» **Assignment**: Write out the entries exactly, pictures excluded.

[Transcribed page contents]
◆ ◆ ◆ ◆ ◆ ◆ ◆

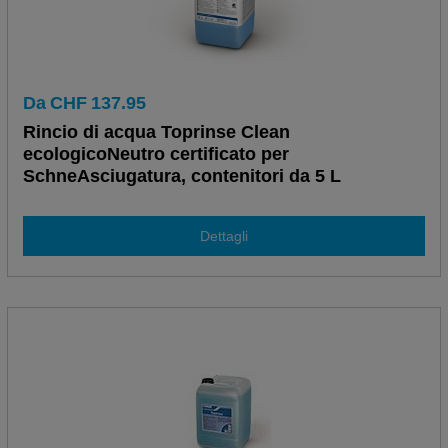
Da
CHF
137.95
Rincio di acqua Toprinse Clean
ecologicoNeutro certificato per
SchneAsciugatura, contenitori da 5 L
Dettagli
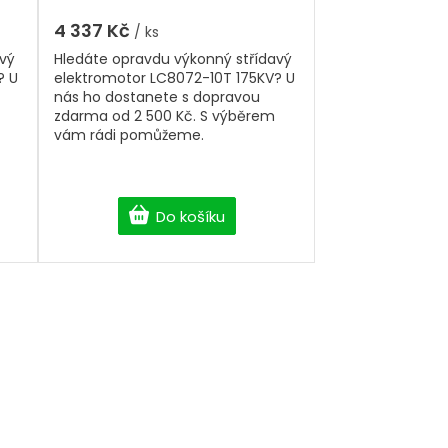
4 337 Kč
/ ks
avý
Hledáte opravdu výkonný střídavý
? U
elektromotor LC8072-10T 175KV? U
nás ho dostanete s dopravou
zdarma od 2 500 Kč. S výběrem
vám rádi pomůžeme.
Do košíku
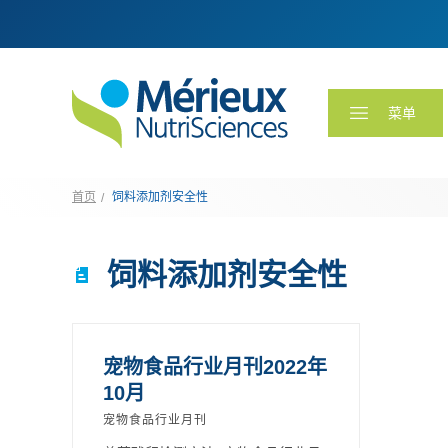
菜单
首页
饲料添加剂安全性
饲料添加剂安全性
宠物食品行业月刊2022年
10月
宠物食品行业月刊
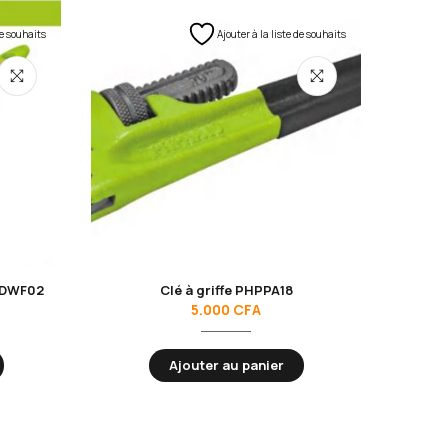
de souhaits
Ajouter à la liste de souhaits
HDWF02
Clé à griffe PHPPA18
Mi
5.000
CFA
Ajouter au panier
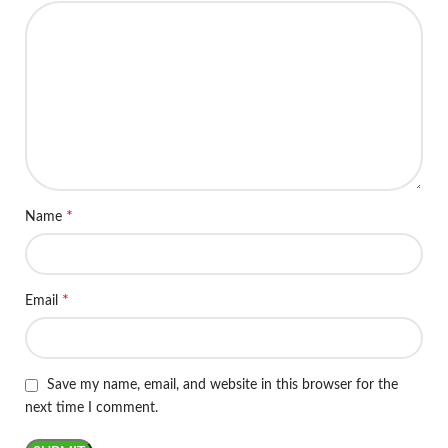
*
Name
*
Email
Save my name, email, and website in this browser for the
next time I comment.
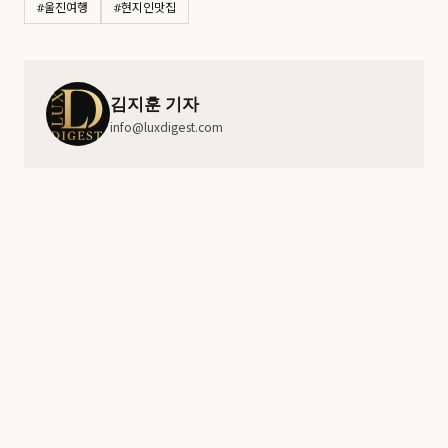
#울진여행
#현지인맛집
김지훈 기자
info@luxdigest.com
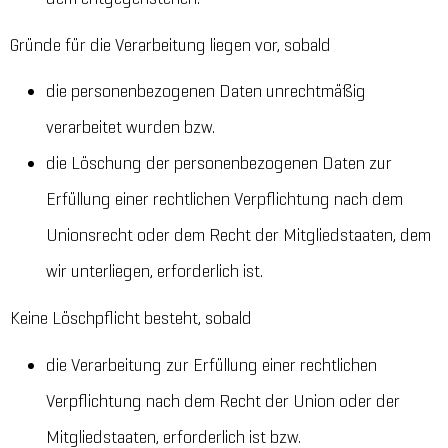
Gründe für die Verarbeitung liegen vor, sobald
die personenbezogenen Daten unrechtmäßig
verarbeitet wurden bzw.
die Löschung der personenbezogenen Daten zur
Erfüllung einer rechtlichen Verpflichtung nach dem
Unionsrecht oder dem Recht der Mitgliedstaaten, dem
wir unterliegen, erforderlich ist.
Keine Löschpflicht besteht, sobald
die Verarbeitung zur Erfüllung einer rechtlichen
Verpflichtung nach dem Recht der Union oder der
Mitgliedstaaten, erforderlich ist bzw.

◆ ◆ ◆ ◆ ◆ ◆ ◆

» **Result of this exercise**:
Da
CHF
137.95
Rincio di acqua Toprinse Clean
ecologicoNeutro certificato per
SchneAsciugatura, contenitori da 5 L
Dettagli
4 337 Kč
/ ks
avý
Hledáte opravdu výkonný střídavý
? U
elektromotor LC8072-10T 175KV? U
nás ho dostanete s dopravou
zdarma od 2 500 Kč. S výběrem
vám rádi pomůžeme.
Do košíku
菜单
首页
饲料添加剂安全性
饲料添加剂安全性
宠物食品行业月刊2022年
10月
宠物食品行业月刊
de souhaits
Ajouter à la liste de souhaits
HDWF02
Clé à griffe PHPPA18
Mi
5.000
CFA
Ajouter au panier
*
Name
*
Email
Save my name, email, and website in this browser for the
next time I comment.
#울진여행
#현지인맛집
김지훈 기자
info@luxdigest.com
Gründe für die Verarbeitung liegen vor, sobald
die personenbezogenen Daten unrechtmäßig
verarbeitet wurden bzw.
die Löschung der personenbezogenen Daten zur
Erfüllung einer rechtlichen Verpflichtung nach dem
Unionsrecht oder dem Recht der Mitgliedstaaten, dem
wir unterliegen, erforderlich ist.
Keine Löschpflicht besteht, sobald
die Verarbeitung zur Erfüllung einer rechtlichen
Verpflichtung nach dem Recht der Union oder der
Mitgliedstaaten, erforderlich ist bzw.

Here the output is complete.